11. What Makes You Unique?
This is a tough one, try to give strength that’s something you don’t see in a lot of other people. Try to get beyond your accomplishments and think about what really makes you unique. The key is to be genuine and take this opportunity to talk about the diversity you could bring to the university. We are all unique, but it can be hard to put into words exactly what separates you from other students.
12. What High School Experience Was Most Important to You?
With this question, the interviewer wanted to find out what experiences you most value and how well you can reflect back on high school. Be sure you are able to articulate why the experience was important.
13. Tell Us About A Tough Decision You’ve Had To Make?
When answering this kind of question, give one or two concrete examples of the tough decision you have actually made and what impact it gave to you and to others. Whatever answer you give, be specific. Enumerate what you did, how you did it, and how your tough decision ultimately profited you and the others.
14. What Does Success Mean To You?
The interviewer asks how you define success because your answer can help them determine how hard you’re willing to work to meet goals. Practice how you define success by considering your greatest achievements and accomplishments. Don’t say something like “make lots of money”. Instead, focus on the journey and what role would you like to pursue and what would you contribute to society.
15. What Achievement Are You Most Proud Of?
Highlight and mention an achievement that is quite recent and talk about how it positively affected you. If the interviewers specify that they want you to talk about academic achievement, you could talk about a test you did particularly well in or a coursework project you were especially proud of, but this could also be a non-academic achievement like you got recognition for playing an instrument to a high level or running a student society. These achievements will not only show your commitment but the willingness to go beyond what’s expected of you.
16. What Do You Like To Do In Your Spare Time?
This is asked in order to shed some light on your personality and to find out whether you’d be a good fit for the university. They want to see what interests and passions you have and get a sense of how versatile you are. Highlight some of your daily interests but avoid bringing up controversial hobbies, or anything that might make you sound lazy or easily distracted.
17. If You Could Describe Your Role Within Your Family/Friend Group, How Would You Describe It?
This question again gives you an opportunity to talk about your personality, think about the good qualities you bring to these groups. Think of some words that sound more positive and give your interviewer a better impression.
18. Why Should We Admit You To [College/University]?
This question can feel uncomfortable because the school asks you to give reasons why they should admit you. Give a confident answer without seeming too arrogant, focus on your prior academic success, and your personal values. You could also address this by including a personal story about yourself that connects to what set of values you saw within the school and why you think their values and environment suits you.
19. What Do You Think Are The Characteristics Of A Great Leader?

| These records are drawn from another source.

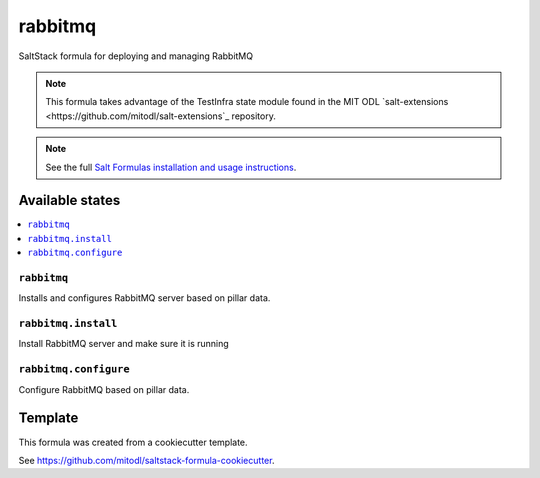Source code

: ========
rabbitmq
========

SaltStack formula for deploying and managing RabbitMQ

.. note::

   This formula takes advantage of the TestInfra state module found in the MIT ODL
   `salt-extensions <https://github.com/mitodl/salt-extensions`_ repository.

.. note::

    See the full `Salt Formulas installation and usage instructions
    <http://docs.saltstack.com/en/latest/topics/development/conventions/formulas.html>`_.


Available states
================

.. contents::
    :local:

``rabbitmq``
------------

Installs and configures RabbitMQ server based on pillar data.

``rabbitmq.install``
--------------------

Install RabbitMQ server and make sure it is running

``rabbitmq.configure``
----------------------

Configure RabbitMQ based on pillar data.


Template
========

This formula was created from a cookiecutter template.

See https://github.com/mitodl/saltstack-formula-cookiecutter.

When answering this question, it would be better to draw an example of a leader you admire to keep your answer concise and structured. Enumerate some traits present and mention the skills you believe make them a good leader.
20. Do You Have Any Questions For Me?
A college interviewer will be very likely to give you the opportunity to ask them questions that’s why it is even okay if you arrive armed with questions you wrote beforehand and it shows the interviewer that you’re curious and engaged. Try not to ask anything that you can find out through the university’s website or any social media channels because it will look like you haven’t done your research.